Both Ron Dunn and David Shaffer announced they would step down from their current positions in July 2012. Ron Dunn, who was CEO since 2007, became Chairman to make way for a younger chief officer. David Shaffer retired as company chairman on September 30, 2012. Julian Drinkall replaced Jill Jones as president and CEO of Cengage EMEA and India business.

Cengage had to shift a debt of approximately 5.7 billion USD with 500 million USD annual interest. Following Dunn’s departure, the company announced they would appeal to investors with a debt maturity extension program. However, in May 2013, new CEO Michael Hansen (as of September 2012) discussed restructuring options with analysts including a possible voluntary Chapter 11 bankruptcy filing, since the company may not have enough liquidity to repay. Cengage Learning had already appointed restructuring advisers to repay parts of its 5.3 billion USD gross debt load. Cengage was bought by Apax in 2007 for 7.75 billion USD, and a private equity owner “bought up more than 800 million USD of debt in the struggling publisher, potentially setting the stage for an effort to keep control of the company even if Cengage files for bankruptcy”, according to the Wall Street Journal. Analysts assumed that Apax could be interested in merging Cengage with the former education unit of McGraw Hill that was bought by Apollo, which also holds Cengage debt.


For fiscal year 2012, the international segment generated approximately 13.8% and 6.1%, respectively, of total revenues and adjusted EBITDA.

As a foreign educational publisher, Cengage developed a strong position within the Chinese ELT market.
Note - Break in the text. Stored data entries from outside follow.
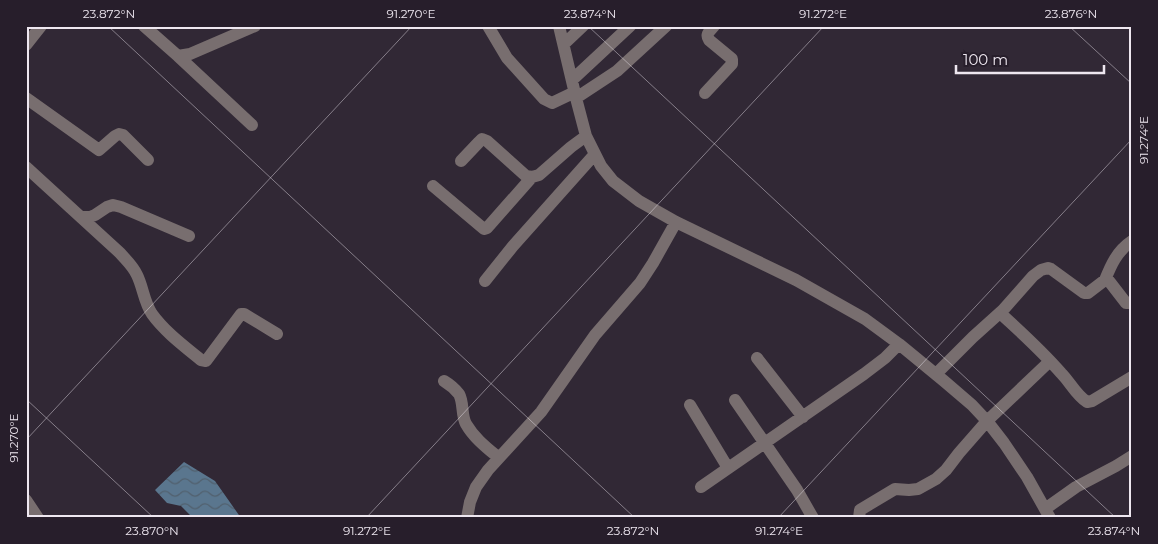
<svg xmlns="http://www.w3.org/2000/svg" width="1158" height="544" font-family="Montserrat,sans-serif">
  <style>
    .water { fill: url(#water-waves) }
    .lines { fill: none; stroke-linecap: round; stroke-linejoin: round }
    .minor { stroke: #786e6f; stroke-width: 12 }
    .ticks { fill: none; stroke: #eee7f0; stroke-width: 1; stroke-opacity: 0.45 }
    .neatline { fill: none; stroke: #eee7f0; stroke-width: 2 }
    .ticks-label { font-size: 12px; text-anchor: middle; fill: #eee7f0 }
  </style>
  <defs>
    <pattern id="water-waves" width="16" height="10" patternUnits="userSpaceOnUse" patternTransform="scale(1.25)"><rect width="16" height="10" fill="#5a768e"/><path d="M0 5q4-4 8 0t8 0" fill="none" stroke="#51606e"/></pattern>
  </defs>
  <rect width="100%" height="100%" fill="#312835"/>
  <path class="water" d="M184,462L215,481L241,518H192L190,515L181,506L167,503L155,490Z"/>
  <g class="lines">
    <path class="minor" d="M144,26L178,56L190,54L255,26
      M488,26L507,58L544,99L552,103L575,92
      M559,26L576,98L586,136L601,166L613,181L639,201L676,222L796,280L865,319L899,344L944,381L972,405L987,421L1004,443L1027,477L1050,518
      M564,44L583,26
      M26,45L41,26
      M178,56L252,125
      M572,80L630,26
      M705,93L732,64V59L709,40C705,34 710,31 714,26
      M26,98L99,150L115,136L119,134L123,135L148,160
      M576,98L617,71L666,26
      M461,161L479,142L482,139L487,141L526,176L532,177L539,175L571,147L586,136
      M26,167L120,253C126,260 133,266 137,275C143,287 144,302 152,314C165,332 184,346 201,360L206,361L241,314H244L277,334
      M433,186L484,229L487,228L532,177
      M81,217H90L95,215L107,207L113,205L121,207L189,236
      M1105,280C1111,265 1117,251 1132,241
      M485,281L513,246L595,154
      M1000,313C1021,332 1042,351 1061,373C1070,382 1076,395 1087,402L1092,401L1132,377
      M757,358L803,417
      M936,374L973,337L1003,310L1033,276L1041,270L1048,268L1051,269L1084,293H1088L1105,280L1109,281L1126,303H1132
      M444,381C449,384 455,389 459,394C464,403 461,415 466,424C474,438 487,448 499,458
      M735,400L797,490L813,518
      M690,405L728,468
      M701,487L864,374L885,358L899,344
      M26,500L38,518
      M1045,509L1076,487L1116,466L1132,456
      M467,518L470,502L476,487L488,470L541,412L595,335L640,283L653,263L676,222
      M859,518L860,510L895,489L909,490L918,489L936,479L946,470L959,453L987,421L1050,361"/>
  </g>
  <path class="ticks" d="M108,26L635,518M588,26L1116,518M1069,26L1132,84M26,399L154,518M26,440L412,26M366,518L824,26M778,518L1132,139"/>
  <rect width="1158" height="544" fill="none" stroke="#271e2b" stroke-width="55"/>
  <path d="M956 65v8h148v-8" fill="none" stroke="#eee7f0" stroke-width="2.5"/>
  <text x="963" y="65" font-size="15" fill="#eee7f0" stroke="#271e2b" stroke-width="4" paint-order="stroke">100 m</text>
  <rect x="28" y="28" width="1102" height="488" class="neatline"/>
  <g class="ticks-label">
    <text x="109" y="18">23.872°N</text>
    <text x="411" y="18">91.270°E</text>
    <text x="590" y="18">23.874°N</text>
    <text x="823" y="18">91.272°E</text>
    <text x="1071" y="18">23.876°N</text>
    <text transform="translate(1144 140) rotate(-90)" y="4">91.274°E</text>
    <text transform="translate(14 438) rotate(-90)" y="4">91.270°E</text>
    <text x="152" y="535">23.870°N</text>
    <text x="367" y="535">91.272°E</text>
    <text x="633" y="535">23.872°N</text>
    <text x="779" y="535">91.274°E</text>
    <text x="1114" y="535">23.874°N</text>
  </g>
</svg>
Cengage Lerarning operates in Asia/Pacific, EMEA (Europe, Middle East and Africa), and Latin America, with physical locations in Asia (based in Singapore), EMEA (based in Andover, England), Australia (based in Melbourne), and Latin America (based in Mexico City).


For fiscal year 2012, total domestic digital product sales comprised approximately 37.5% of total domestic revenue compared with 31.9% for fiscal year 2011, with digital product sales during fiscal year 2012 for key digital products in the core two- and four-year college and career markets increasing by over 52.0% compared to the prior year.

In the research market, Cengage digitized substantially all of its reference content and derives approximately 70% of revenue in the research market from digital products.